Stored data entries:

____________________

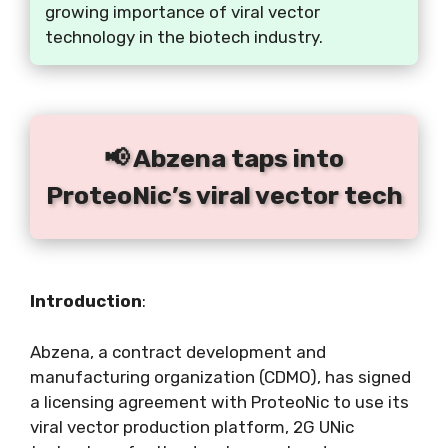
growing importance of viral vector
technology in the biotech industry.
📢 Abzena taps into
ProteoNic’s viral vector tech
Introduction
:
Abzena, a contract development and
manufacturing organization (CDMO), has signed
a licensing agreement with ProteoNic to use its
viral vector production platform, 2G UNic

____________________

▶ **About this exercise**
Please set the data above down exactly, with the pictures removed.

▶ **Exercise solution**
growing importance of viral vector
technology in the biotech industry.
📢 Abzena taps into
ProteoNic’s viral vector tech
Introduction
:
Abzena, a contract development and
manufacturing organization (CDMO), has signed
a licensing agreement with ProteoNic to use its
viral vector production platform, 2G UNic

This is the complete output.